SafeWeb makes technology that gives workers secure, remote access to network resources over the Internet.
The purchase, which closed on Oct. 15, will add a well-regarded SSL (Secure Sockets Layer) virtual private network (VPN) product to Symantec's stable of network security and management tools.
Virtual private network products enable companies to link remote workers and offices to their corporate network using the public Internet, rather than using privately leased telecommunications lines. Secure Sockets Layer is a protocol that secures data transmission on the Internet.
SafeWeb makes SEA (Secure Extranet Appliance) Tsunami, a rack-mounted security hardware appliance that allows network administrators to extend access to network resources such as e-mail and file servers without installing a separate VPN client program on the users' computers.
The device gives administrators the ability to manage SSL VPN access from a single location, which can translate into significant support cost savings over older dial-in VPN products or those requiring both server and client software components, according to Zeus Kerravala, vice president of enterprise infrastructure at Yankee Group.
Symantec previously lacked an SSL VPN product and the addition of SafeWeb's technology permits them to tap into a hot market for such products, Kerravala said.
At the same time, companies already using one or more of Symantec's network security products and are looking to add SSL VPN access may prefer to stay in the Symantec family instead of going with one of the many smaller SSL VPN providers, he said.
Symantec hopes to capitalize on that desire to keep things simple. The company plans to sell SafeWeb's SSL VPN technology on its own hardware platform as a stand-alone product in the first quarter of 2004, then add SafeWeb's technology into the next release of the Symantec Gateway Security Appliance later in the year, according to Greg Gotta, vice president of product delivery at Symantec.
Customers will be able to switch on SSL VPN features on the Gateway Security Appliance, in a similar manner to the way antivirus and firewall services can be enabled or disabled, Gotta said.
Going forward, the addition of the SafeWeb technology will also enable Symantec to dig deeper into network traffic, adding so-called "deep packet inspection" to the capabilities of the Gateway Security Appliance, he said.

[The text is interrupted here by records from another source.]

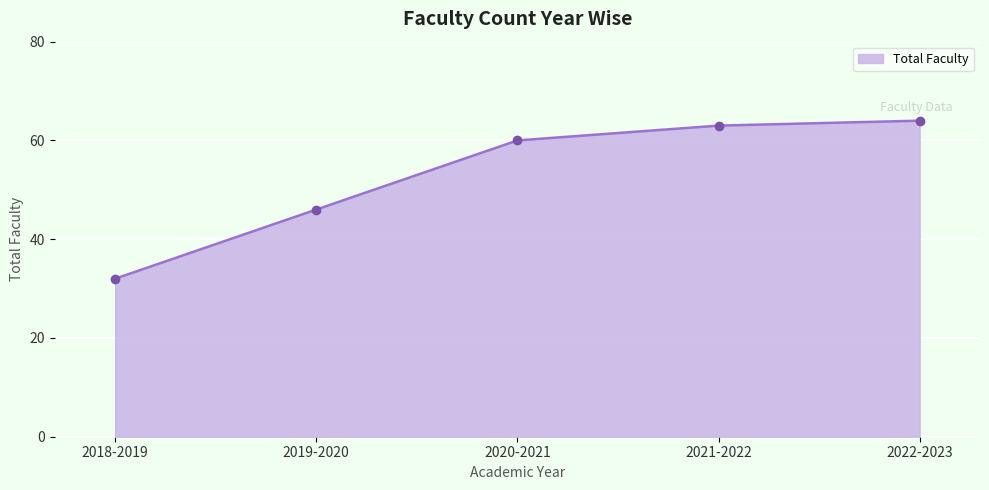

What is the difference between the values at 2020-2021 and 2019-2020?

14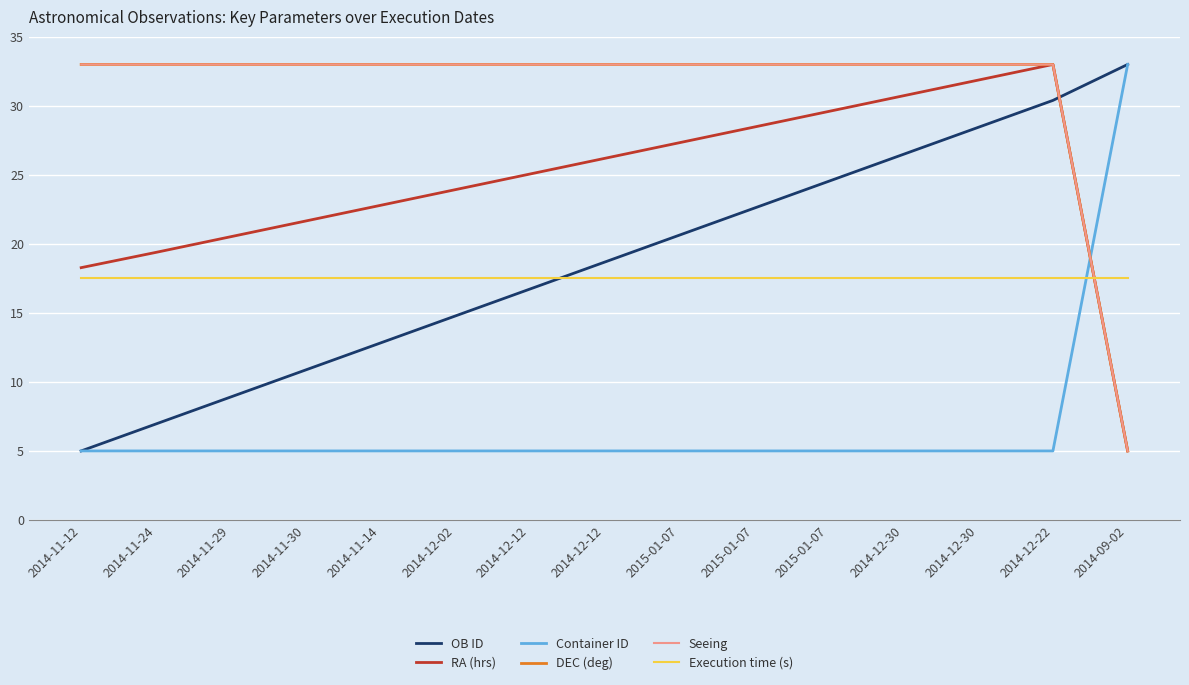

How many lines are shown in the chart?

6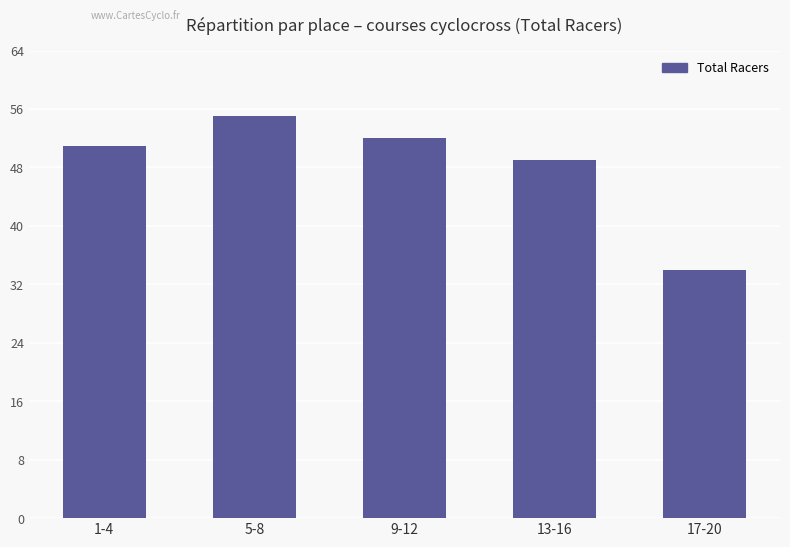

Between 9-12 and 13-16, which is larger?

9-12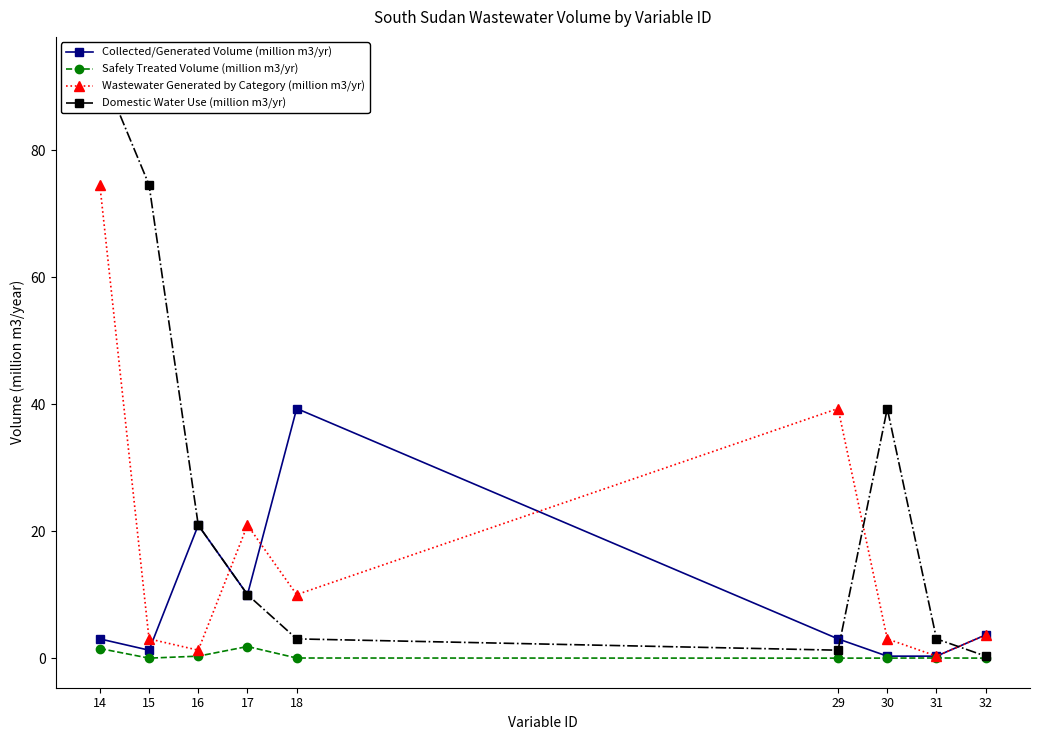

Where is the first local maximum for Safely Treated Volume (million m3/yr)?

17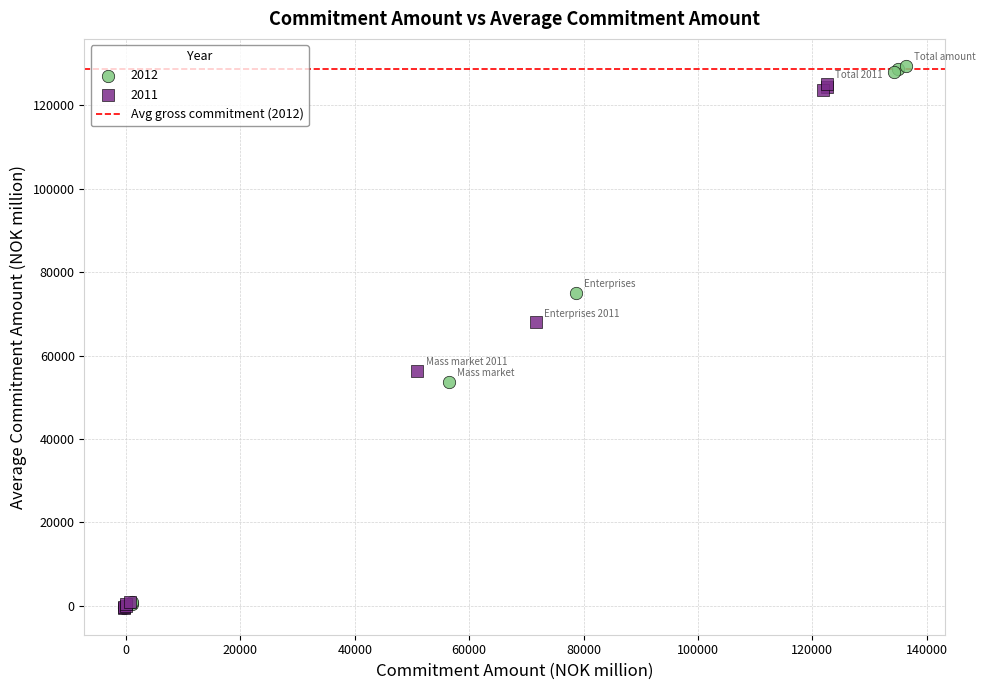

Which series has the widest spread of Y values?

2012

The SafeWeb announcement follows similar merger announcements in recent weeks. On Oct. 6, firewall software maker NetScreen, said it was buying SSL VPN maker Neoteris for $265 million in stock and cash.
The consolidation is evidence of growing demand for secure remote access products, as companies look to extend remote access services, once the domain of senior executives and technologists, out to a broad swath of their employees, Kerravala said.
While there is enough SSL VPN business in the near term demand to satisfy a number of vendors, the fast consolidation of the SSL VPN space may eventually squeeze out smaller vendors, especially those who cannot deliver on must-have features like a clientless architecture, Kerravala said.